Bubba Watson and Justin Rose put on an amazing show of birdies in blustery conditions at Doral, making 17 between them while playing in the same group Friday at the Cadillac Championship in Doral, Fla.
Their playful feud was decided by Watson’s eagle, giving him a 10-under 62 and a one-shot lead in the World Golf Championship event.
Watson belted a 3-iron that barely got over a palm tree, carried over the water into the wind, and settled 6 feet away on the par-5 eighth (his 17th hole) for an eagle putt that gave him a one-shot lead over Rose.
Mark Wilson, the third in that group, shot a respectable 70 and was just along for the ride.
“They did everything right,’’ Wilson said. “It was some of the best golf I’ve seen collectively between them.’’
Watson was at 12-under 132 and will get to play again in the final group Saturday with Rose, who had to settle for a 64.
“Maybe they’ve been cutting the hole a little bigger,’’ Rose said.
Despite the steady wind, there were plenty of low scores on the Blue Monster. The average score was 69.9, close to three strokes easier than the opening round. There were 12 scores in the 60s Thursday, and 31 Friday.
Tiger Woods played bogey-free for a 67 and actually lost ground. He moved up the leaderboard, but is seven shots behind going into the weekend, with 14 players ahead of him.
Rory McIlroy, in his first tournament as the world No. 1, managed a 69 and fell 10 shots off the lead.
Perhaps most peculiar about Watson being atop the leaderboard at Doral is that he really doesn’t like the course. Without many trees except for the waving palms, he can’t figure out where he’s supposed to be hitting the ball. But he kept hitting it long, had short irons into the greens, and made his share of putts. That works just about anywhere.
As always, there were a few shots that only Watson can see.
He was so far left of the sixth fairway a tree was blocking his path to the green. Watson had only 135 yards to the hole, but instead of playing a sand wedge, he hit 9-iron and aimed it some 20 yards right of the green, slicing it back into the left-to-right wind beyond the hole until the wind pushed it back on the descent. It landed 6 feet from the cup.
Watson was in the fairway on the par-5 eighth, but the best path to the green was around a palm tree near the ropes where the photographers were camped out.
“I took it right up the edge of that tree. There’s a little tree there and it actually nicked that limb a little bit,’’ Watson said. “I hit it as hard as I could, just a low, what everybody calls a stinger. Hit as hard as I could low and knew it wasn’t going to slice. So all I was protecting was the draw and it went dead straight and came off perfect. And the rest is history.’’

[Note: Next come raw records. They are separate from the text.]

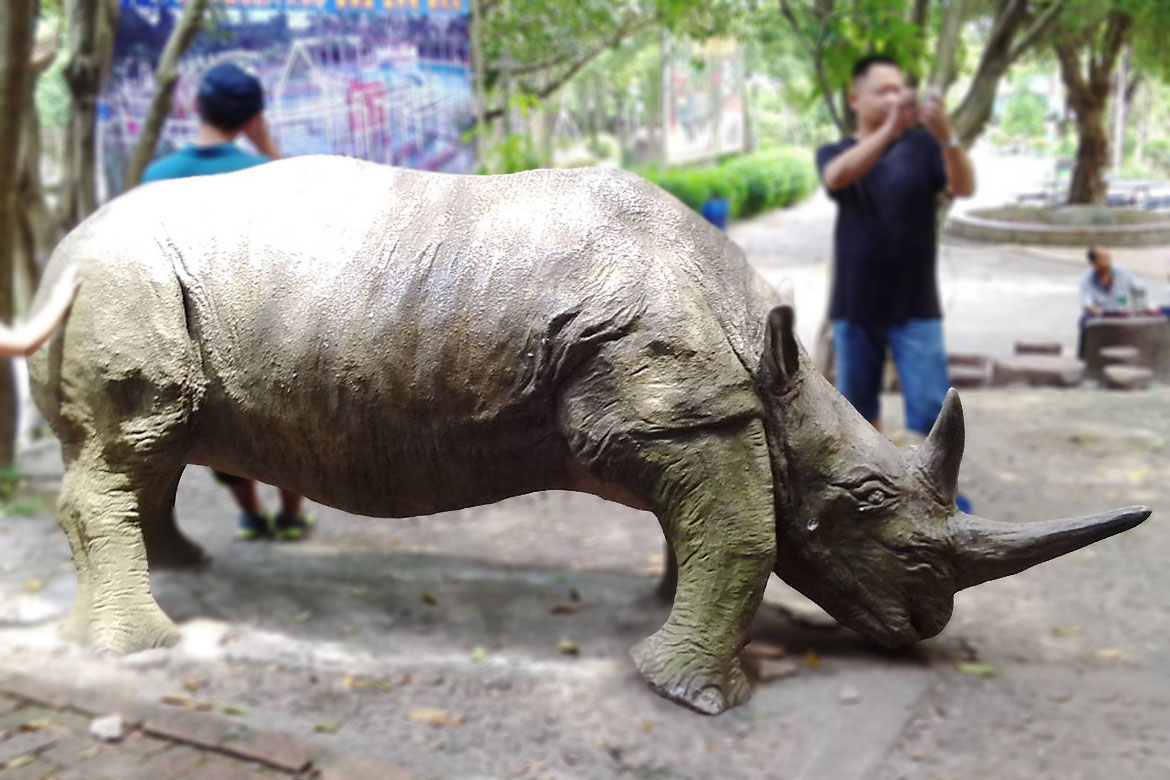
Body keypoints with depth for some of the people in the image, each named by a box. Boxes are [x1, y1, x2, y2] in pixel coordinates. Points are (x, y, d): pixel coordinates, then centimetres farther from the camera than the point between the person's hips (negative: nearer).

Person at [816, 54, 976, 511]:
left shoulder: (922, 146, 0)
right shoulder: (834, 153, 2)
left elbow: (964, 188, -15)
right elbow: (838, 177, -22)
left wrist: (946, 136, -34)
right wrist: (891, 129, -35)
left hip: (915, 306, -1)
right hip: (855, 306, 2)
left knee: (931, 408, -5)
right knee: (859, 408, 13)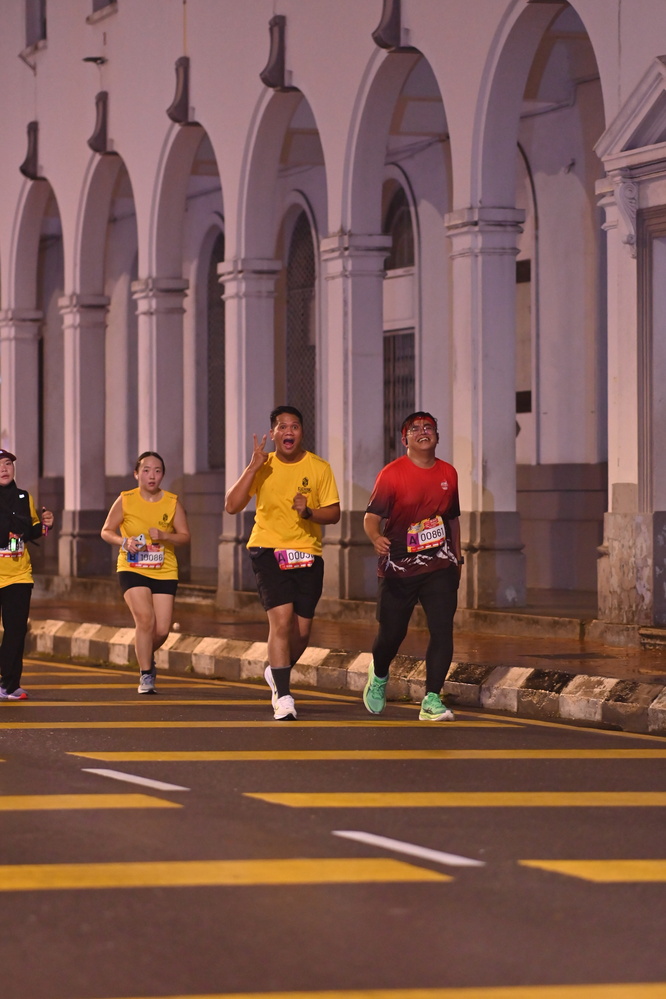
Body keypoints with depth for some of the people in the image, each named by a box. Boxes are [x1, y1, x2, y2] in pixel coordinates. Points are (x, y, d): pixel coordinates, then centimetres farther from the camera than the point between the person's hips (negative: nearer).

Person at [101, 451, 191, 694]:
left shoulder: (172, 502, 0)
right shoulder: (126, 500, -3)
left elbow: (185, 536, 1)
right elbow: (106, 531, 3)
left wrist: (164, 535, -18)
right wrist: (124, 541, -17)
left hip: (165, 573, 2)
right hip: (132, 570, -2)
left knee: (161, 630, -3)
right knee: (145, 619, -20)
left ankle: (147, 657, 34)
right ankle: (146, 675, -4)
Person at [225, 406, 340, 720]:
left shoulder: (319, 468, 1)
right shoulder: (263, 467, 2)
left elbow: (334, 513, 1)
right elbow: (231, 506, -6)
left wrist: (309, 512, -20)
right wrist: (252, 468, -14)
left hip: (307, 553, 2)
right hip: (268, 550, -2)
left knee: (302, 629, 5)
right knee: (281, 618, -18)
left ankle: (276, 672, 37)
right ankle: (283, 697, -13)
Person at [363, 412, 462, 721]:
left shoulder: (448, 473, 8)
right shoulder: (392, 473, -7)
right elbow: (371, 515, -13)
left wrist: (457, 558, 21)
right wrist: (376, 537, -35)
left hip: (439, 567, 3)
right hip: (399, 566, -3)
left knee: (442, 630, -11)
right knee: (391, 633, 5)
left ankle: (432, 700, -8)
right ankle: (379, 677, 38)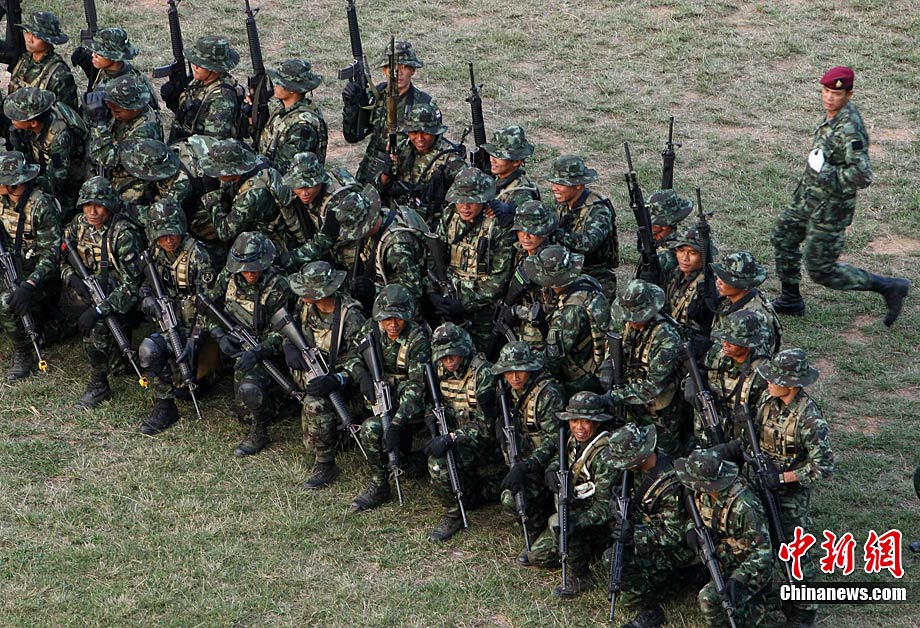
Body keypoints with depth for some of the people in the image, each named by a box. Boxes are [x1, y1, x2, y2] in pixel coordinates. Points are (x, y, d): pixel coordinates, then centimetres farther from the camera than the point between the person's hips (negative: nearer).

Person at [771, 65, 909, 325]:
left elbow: (862, 177, -33)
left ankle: (889, 287, 10)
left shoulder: (850, 130, -30)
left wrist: (824, 170, -27)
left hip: (830, 207, -9)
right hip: (808, 196, 9)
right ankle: (791, 300, 38)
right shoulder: (835, 114, -2)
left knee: (821, 270, 1)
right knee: (783, 237, 22)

He went from one shot behind to one shot ahead of Rose, who had nothing to apologize about his 64. Rose, who contended last week in the wind at the Honda Classic, ran off four birdies in a five-hole stretch around the turn, the exception coming on the 18th.
Adam Scott holed a 20-foot putt on 18 for a birdie-birdie finish that allowed him to recover from a double bogey on the eighth hole. He shot a 68 and was at 10-under.
Peter Hanson, who reached the quarterfinals of the Match Play Championship, took another step toward trying to secure a PGA Tour card. He had a 65 and was alone in fourth.
PGA champion Keegan Bradley (67) is four shots behind, tied with Thomas Bjorn (68). The group at 7-under includes Charl Schwartzel and Martin Kaymer.
Phil Mickelson was 1 under after a 71.
PGA - Matt Jones shot a 5-under 67 in windy conditions to open a three-stroke lead over George McNeill (70) after two rounds of the Puerto Rico Open in Rio Grande.
Jones, tied with McNeill for the first-round lead, had a bogey-free round to reach 11-under 133 on the Trump International course.